-------- Information given --------
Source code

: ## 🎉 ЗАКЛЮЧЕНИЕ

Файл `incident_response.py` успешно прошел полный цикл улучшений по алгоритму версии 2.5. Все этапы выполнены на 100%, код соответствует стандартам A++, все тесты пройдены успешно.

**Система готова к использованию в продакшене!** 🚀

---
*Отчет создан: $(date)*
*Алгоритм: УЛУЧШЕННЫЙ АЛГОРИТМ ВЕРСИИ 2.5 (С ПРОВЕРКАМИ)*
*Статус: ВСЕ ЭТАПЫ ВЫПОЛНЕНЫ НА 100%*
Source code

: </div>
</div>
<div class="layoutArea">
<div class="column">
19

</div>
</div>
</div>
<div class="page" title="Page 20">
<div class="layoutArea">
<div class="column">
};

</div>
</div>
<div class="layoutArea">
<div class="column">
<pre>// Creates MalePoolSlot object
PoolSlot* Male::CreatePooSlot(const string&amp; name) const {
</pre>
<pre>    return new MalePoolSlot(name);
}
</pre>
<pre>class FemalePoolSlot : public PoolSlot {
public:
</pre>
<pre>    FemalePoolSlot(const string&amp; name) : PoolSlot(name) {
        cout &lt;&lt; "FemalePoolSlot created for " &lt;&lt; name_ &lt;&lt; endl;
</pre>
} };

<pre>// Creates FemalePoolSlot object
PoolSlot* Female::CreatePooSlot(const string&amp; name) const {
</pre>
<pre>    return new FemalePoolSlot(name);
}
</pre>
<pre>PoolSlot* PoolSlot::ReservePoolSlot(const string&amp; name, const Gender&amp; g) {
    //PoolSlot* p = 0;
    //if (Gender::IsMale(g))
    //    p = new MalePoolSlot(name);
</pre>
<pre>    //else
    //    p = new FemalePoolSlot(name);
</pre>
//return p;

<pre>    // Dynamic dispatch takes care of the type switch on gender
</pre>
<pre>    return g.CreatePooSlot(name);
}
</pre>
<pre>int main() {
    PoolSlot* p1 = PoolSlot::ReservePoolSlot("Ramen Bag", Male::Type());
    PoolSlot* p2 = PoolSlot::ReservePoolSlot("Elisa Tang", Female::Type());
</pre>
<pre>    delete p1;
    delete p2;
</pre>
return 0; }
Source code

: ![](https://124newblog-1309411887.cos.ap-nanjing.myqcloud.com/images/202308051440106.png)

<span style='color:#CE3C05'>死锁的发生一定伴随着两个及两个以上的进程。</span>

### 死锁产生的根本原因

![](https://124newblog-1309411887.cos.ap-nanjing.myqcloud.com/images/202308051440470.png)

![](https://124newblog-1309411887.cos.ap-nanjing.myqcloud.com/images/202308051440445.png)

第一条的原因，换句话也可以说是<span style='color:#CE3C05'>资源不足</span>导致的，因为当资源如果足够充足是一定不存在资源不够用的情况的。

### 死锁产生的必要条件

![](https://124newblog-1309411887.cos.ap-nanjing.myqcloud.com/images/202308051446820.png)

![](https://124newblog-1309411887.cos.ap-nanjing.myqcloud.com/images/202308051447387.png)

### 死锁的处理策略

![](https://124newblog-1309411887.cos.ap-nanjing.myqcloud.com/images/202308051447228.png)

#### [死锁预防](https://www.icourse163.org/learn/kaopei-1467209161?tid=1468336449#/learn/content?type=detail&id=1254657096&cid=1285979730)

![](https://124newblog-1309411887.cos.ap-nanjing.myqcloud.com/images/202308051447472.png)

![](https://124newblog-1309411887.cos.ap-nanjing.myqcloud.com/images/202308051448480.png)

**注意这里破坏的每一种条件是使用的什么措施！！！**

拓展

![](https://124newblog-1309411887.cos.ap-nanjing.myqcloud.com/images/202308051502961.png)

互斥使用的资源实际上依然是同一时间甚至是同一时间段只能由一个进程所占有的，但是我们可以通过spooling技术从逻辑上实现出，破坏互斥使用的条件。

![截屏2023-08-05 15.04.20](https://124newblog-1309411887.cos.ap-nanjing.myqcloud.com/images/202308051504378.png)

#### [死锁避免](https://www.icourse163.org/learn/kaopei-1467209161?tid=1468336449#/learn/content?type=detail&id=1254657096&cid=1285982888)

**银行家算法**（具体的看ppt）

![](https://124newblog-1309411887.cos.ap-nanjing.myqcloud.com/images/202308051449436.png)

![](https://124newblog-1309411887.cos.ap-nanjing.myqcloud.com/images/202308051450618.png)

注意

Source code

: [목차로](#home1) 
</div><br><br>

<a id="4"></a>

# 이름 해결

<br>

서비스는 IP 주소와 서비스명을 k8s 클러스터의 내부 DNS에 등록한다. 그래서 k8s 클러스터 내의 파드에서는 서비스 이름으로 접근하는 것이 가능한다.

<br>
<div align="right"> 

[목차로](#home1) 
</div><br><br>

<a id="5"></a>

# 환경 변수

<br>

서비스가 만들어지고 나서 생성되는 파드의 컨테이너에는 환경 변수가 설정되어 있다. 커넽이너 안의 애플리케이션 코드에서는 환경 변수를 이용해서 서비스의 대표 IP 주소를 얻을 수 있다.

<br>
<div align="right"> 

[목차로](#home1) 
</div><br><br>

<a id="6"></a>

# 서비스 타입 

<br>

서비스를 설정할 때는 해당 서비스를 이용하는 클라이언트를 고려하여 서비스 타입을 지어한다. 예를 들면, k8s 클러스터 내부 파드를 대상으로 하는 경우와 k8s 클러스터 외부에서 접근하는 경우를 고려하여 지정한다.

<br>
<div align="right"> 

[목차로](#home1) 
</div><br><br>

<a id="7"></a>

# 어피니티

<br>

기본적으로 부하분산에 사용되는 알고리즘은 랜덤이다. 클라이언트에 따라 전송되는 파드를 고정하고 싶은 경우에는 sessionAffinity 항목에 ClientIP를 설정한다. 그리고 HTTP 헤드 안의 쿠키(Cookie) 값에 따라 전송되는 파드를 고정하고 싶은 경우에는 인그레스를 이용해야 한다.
--------
-- What you will do --
Write every entry out again. Keep each one exact.

-- Completed exercise --
Source code

: ## 🎉 ЗАКЛЮЧЕНИЕ

Файл `incident_response.py` успешно прошел полный цикл улучшений по алгоритму версии 2.5. Все этапы выполнены на 100%, код соответствует стандартам A++, все тесты пройдены успешно.

**Система готова к использованию в продакшене!** 🚀

---
*Отчет создан: $(date)*
*Алгоритм: УЛУЧШЕННЫЙ АЛГОРИТМ ВЕРСИИ 2.5 (С ПРОВЕРКАМИ)*
*Статус: ВСЕ ЭТАПЫ ВЫПОЛНЕНЫ НА 100%*
Source code

: </div>
</div>
<div class="layoutArea">
<div class="column">
19

</div>
</div>
</div>
<div class="page" title="Page 20">
<div class="layoutArea">
<div class="column">
};

</div>
</div>
<div class="layoutArea">
<div class="column">
<pre>// Creates MalePoolSlot object
PoolSlot* Male::CreatePooSlot(const string&amp; name) const {
</pre>
<pre>    return new MalePoolSlot(name);
}
</pre>
<pre>class FemalePoolSlot : public PoolSlot {
public:
</pre>
<pre>    FemalePoolSlot(const string&amp; name) : PoolSlot(name) {
        cout &lt;&lt; "FemalePoolSlot created for " &lt;&lt; name_ &lt;&lt; endl;
</pre>
} };

<pre>// Creates FemalePoolSlot object
PoolSlot* Female::CreatePooSlot(const string&amp; name) const {
</pre>
<pre>    return new FemalePoolSlot(name);
}
</pre>
<pre>PoolSlot* PoolSlot::ReservePoolSlot(const string&amp; name, const Gender&amp; g) {
    //PoolSlot* p = 0;
    //if (Gender::IsMale(g))
    //    p = new MalePoolSlot(name);
</pre>
<pre>    //else
    //    p = new FemalePoolSlot(name);
</pre>
//return p;

<pre>    // Dynamic dispatch takes care of the type switch on gender
</pre>
<pre>    return g.CreatePooSlot(name);
}
</pre>
<pre>int main() {
    PoolSlot* p1 = PoolSlot::ReservePoolSlot("Ramen Bag", Male::Type());
    PoolSlot* p2 = PoolSlot::ReservePoolSlot("Elisa Tang", Female::Type());
</pre>
<pre>    delete p1;
    delete p2;
</pre>
return 0; }
Source code

: ![](https://124newblog-1309411887.cos.ap-nanjing.myqcloud.com/images/202308051440106.png)

<span style='color:#CE3C05'>死锁的发生一定伴随着两个及两个以上的进程。</span>

### 死锁产生的根本原因

![](https://124newblog-1309411887.cos.ap-nanjing.myqcloud.com/images/202308051440470.png)

![](https://124newblog-1309411887.cos.ap-nanjing.myqcloud.com/images/202308051440445.png)

第一条的原因，换句话也可以说是<span style='color:#CE3C05'>资源不足</span>导致的，因为当资源如果足够充足是一定不存在资源不够用的情况的。

### 死锁产生的必要条件

![](https://124newblog-1309411887.cos.ap-nanjing.myqcloud.com/images/202308051446820.png)

![](https://124newblog-1309411887.cos.ap-nanjing.myqcloud.com/images/202308051447387.png)

### 死锁的处理策略

![](https://124newblog-1309411887.cos.ap-nanjing.myqcloud.com/images/202308051447228.png)

#### [死锁预防](https://www.icourse163.org/learn/kaopei-1467209161?tid=1468336449#/learn/content?type=detail&id=1254657096&cid=1285979730)

![](https://124newblog-1309411887.cos.ap-nanjing.myqcloud.com/images/202308051447472.png)

![](https://124newblog-1309411887.cos.ap-nanjing.myqcloud.com/images/202308051448480.png)

**注意这里破坏的每一种条件是使用的什么措施！！！**

拓展

![](https://124newblog-1309411887.cos.ap-nanjing.myqcloud.com/images/202308051502961.png)

互斥使用的资源实际上依然是同一时间甚至是同一时间段只能由一个进程所占有的，但是我们可以通过spooling技术从逻辑上实现出，破坏互斥使用的条件。

![截屏2023-08-05 15.04.20](https://124newblog-1309411887.cos.ap-nanjing.myqcloud.com/images/202308051504378.png)

#### [死锁避免](https://www.icourse163.org/learn/kaopei-1467209161?tid=1468336449#/learn/content?type=detail&id=1254657096&cid=1285982888)

**银行家算法**（具体的看ppt）

![](https://124newblog-1309411887.cos.ap-nanjing.myqcloud.com/images/202308051449436.png)

![](https://124newblog-1309411887.cos.ap-nanjing.myqcloud.com/images/202308051450618.png)

注意

Source code

: [목차로](#home1) 
</div><br><br>

<a id="4"></a>

# 이름 해결

<br>

서비스는 IP 주소와 서비스명을 k8s 클러스터의 내부 DNS에 등록한다. 그래서 k8s 클러스터 내의 파드에서는 서비스 이름으로 접근하는 것이 가능한다.

<br>
<div align="right"> 

[목차로](#home1) 
</div><br><br>

<a id="5"></a>

# 환경 변수

<br>

서비스가 만들어지고 나서 생성되는 파드의 컨테이너에는 환경 변수가 설정되어 있다. 커넽이너 안의 애플리케이션 코드에서는 환경 변수를 이용해서 서비스의 대표 IP 주소를 얻을 수 있다.

<br>
<div align="right"> 

[목차로](#home1) 
</div><br><br>

<a id="6"></a>

# 서비스 타입 

<br>

서비스를 설정할 때는 해당 서비스를 이용하는 클라이언트를 고려하여 서비스 타입을 지어한다. 예를 들면, k8s 클러스터 내부 파드를 대상으로 하는 경우와 k8s 클러스터 외부에서 접근하는 경우를 고려하여 지정한다.

<br>
<div align="right"> 

[목차로](#home1) 
</div><br><br>

<a id="7"></a>

# 어피니티

<br>

기본적으로 부하분산에 사용되는 알고리즘은 랜덤이다. 클라이언트에 따라 전송되는 파드를 고정하고 싶은 경우에는 sessionAffinity 항목에 ClientIP를 설정한다. 그리고 HTTP 헤드 안의 쿠키(Cookie) 값에 따라 전송되는 파드를 고정하고 싶은 경우에는 인그레스를 이용해야 한다.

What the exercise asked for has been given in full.